*** ENTRIES SHOWN ***

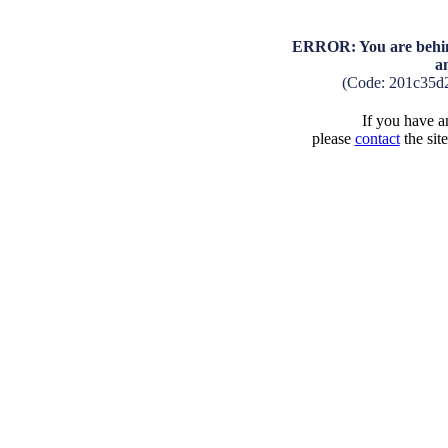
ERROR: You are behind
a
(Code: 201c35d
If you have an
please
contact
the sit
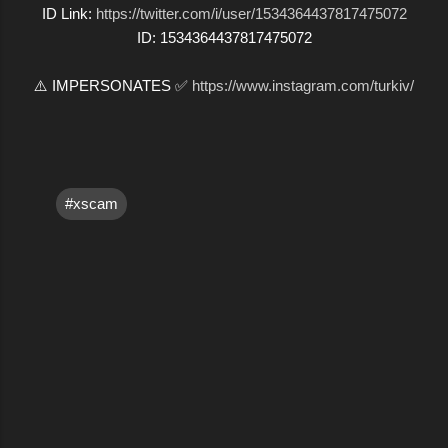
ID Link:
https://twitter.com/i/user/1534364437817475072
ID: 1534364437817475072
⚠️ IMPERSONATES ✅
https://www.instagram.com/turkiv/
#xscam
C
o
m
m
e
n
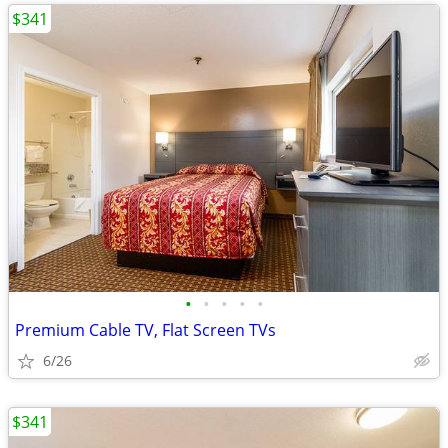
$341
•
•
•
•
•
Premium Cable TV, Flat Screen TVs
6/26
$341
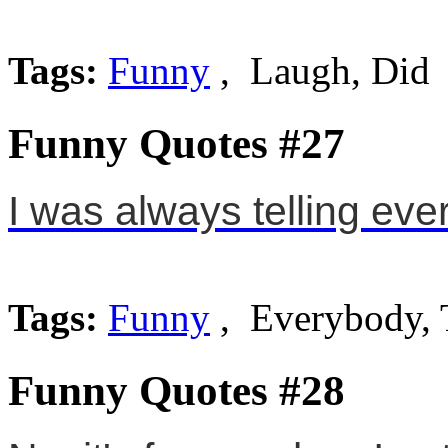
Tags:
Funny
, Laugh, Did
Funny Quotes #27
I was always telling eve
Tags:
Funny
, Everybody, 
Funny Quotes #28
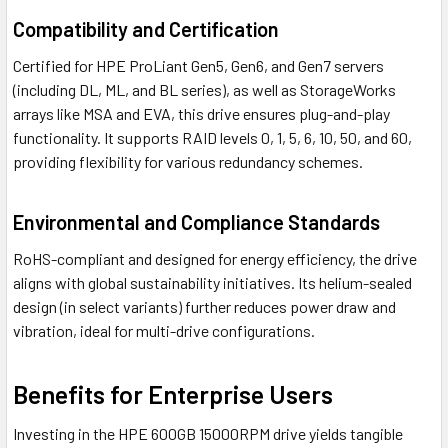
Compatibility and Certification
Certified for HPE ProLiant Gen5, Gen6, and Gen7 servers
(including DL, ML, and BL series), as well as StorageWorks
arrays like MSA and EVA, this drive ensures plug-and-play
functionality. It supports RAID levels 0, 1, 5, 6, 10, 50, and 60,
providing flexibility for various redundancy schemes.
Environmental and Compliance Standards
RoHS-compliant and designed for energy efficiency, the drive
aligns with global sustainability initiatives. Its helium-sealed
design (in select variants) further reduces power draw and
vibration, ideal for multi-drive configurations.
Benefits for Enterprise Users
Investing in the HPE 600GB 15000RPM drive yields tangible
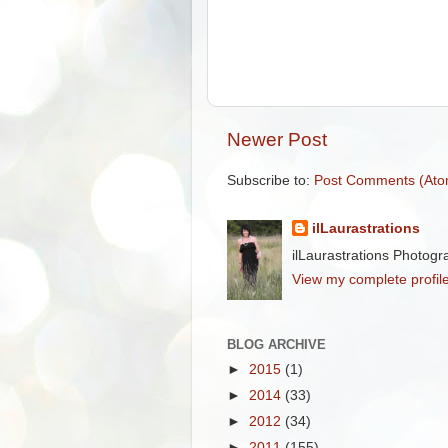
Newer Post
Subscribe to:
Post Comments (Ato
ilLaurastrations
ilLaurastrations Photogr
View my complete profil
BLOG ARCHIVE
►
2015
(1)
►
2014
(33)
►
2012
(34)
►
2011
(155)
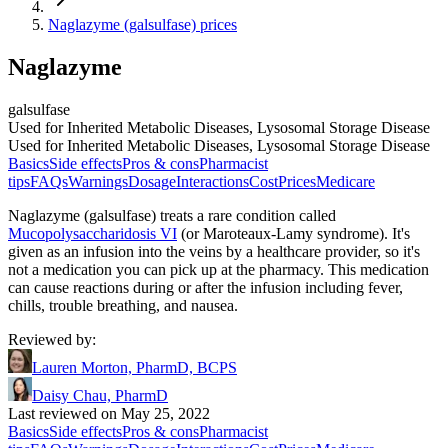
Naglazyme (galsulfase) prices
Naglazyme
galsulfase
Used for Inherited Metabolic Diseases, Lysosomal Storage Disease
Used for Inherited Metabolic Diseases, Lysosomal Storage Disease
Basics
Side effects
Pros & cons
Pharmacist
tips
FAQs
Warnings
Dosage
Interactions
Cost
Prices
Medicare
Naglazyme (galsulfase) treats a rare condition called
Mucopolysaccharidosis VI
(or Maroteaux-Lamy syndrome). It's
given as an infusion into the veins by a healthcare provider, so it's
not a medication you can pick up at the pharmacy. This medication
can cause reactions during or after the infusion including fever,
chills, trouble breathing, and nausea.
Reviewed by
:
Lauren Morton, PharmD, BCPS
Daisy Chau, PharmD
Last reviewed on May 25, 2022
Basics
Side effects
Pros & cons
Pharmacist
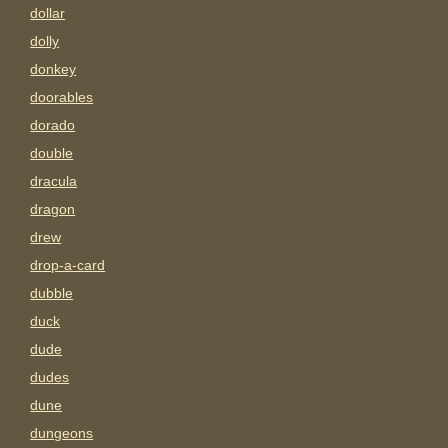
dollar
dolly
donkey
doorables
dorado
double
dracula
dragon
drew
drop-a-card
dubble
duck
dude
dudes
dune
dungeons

*** End of ENTRIES SHOWN ***
*** ENTRIES SHOWN ***

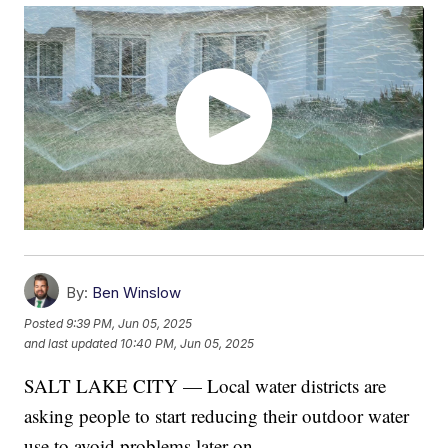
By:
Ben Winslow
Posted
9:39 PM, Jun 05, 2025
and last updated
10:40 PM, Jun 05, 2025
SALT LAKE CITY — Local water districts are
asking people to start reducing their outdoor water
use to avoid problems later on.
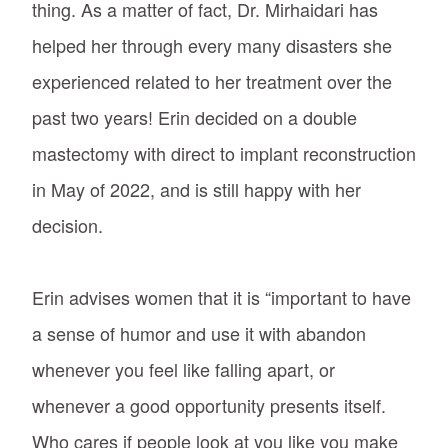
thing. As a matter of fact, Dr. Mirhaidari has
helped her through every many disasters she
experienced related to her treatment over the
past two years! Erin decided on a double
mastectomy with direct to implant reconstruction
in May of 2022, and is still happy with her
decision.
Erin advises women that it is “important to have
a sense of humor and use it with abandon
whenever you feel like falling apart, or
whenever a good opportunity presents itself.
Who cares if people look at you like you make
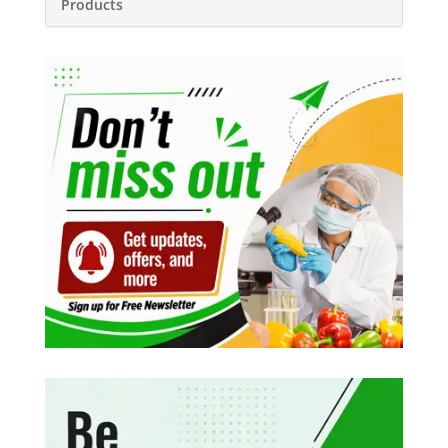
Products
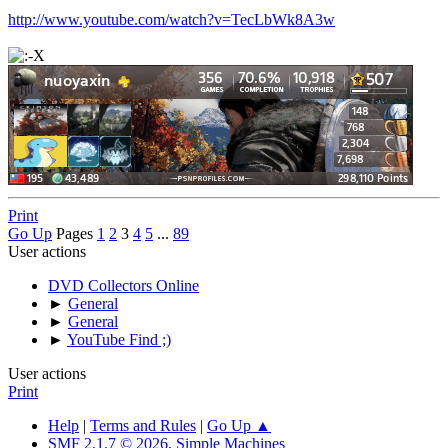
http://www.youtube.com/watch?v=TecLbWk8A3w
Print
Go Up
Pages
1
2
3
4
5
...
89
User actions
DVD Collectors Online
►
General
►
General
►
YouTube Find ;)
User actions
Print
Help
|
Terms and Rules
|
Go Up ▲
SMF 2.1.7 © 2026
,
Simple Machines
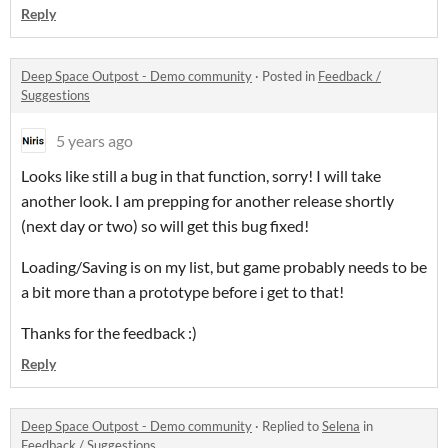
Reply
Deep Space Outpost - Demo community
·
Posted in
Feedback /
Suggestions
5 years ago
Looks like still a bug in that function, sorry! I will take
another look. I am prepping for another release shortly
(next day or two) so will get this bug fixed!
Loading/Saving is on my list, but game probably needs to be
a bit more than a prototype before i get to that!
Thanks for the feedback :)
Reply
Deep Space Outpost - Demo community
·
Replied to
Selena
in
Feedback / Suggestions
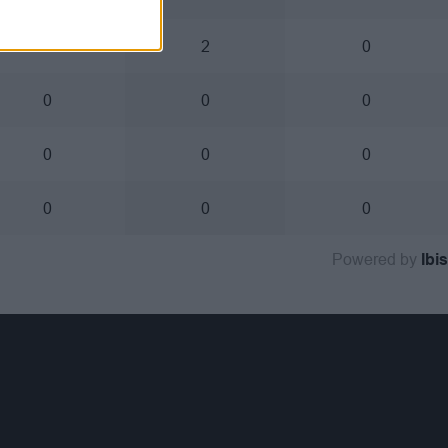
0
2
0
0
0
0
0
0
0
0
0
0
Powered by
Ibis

*** End of ENTRIES SHOWN ***

## WORK REQUIRED
Show all lines in the entries above where the word "whenever" appears.

## YOUR RESPONSE
whenever you feel like falling apart, or
whenever a good opportunity presents itself.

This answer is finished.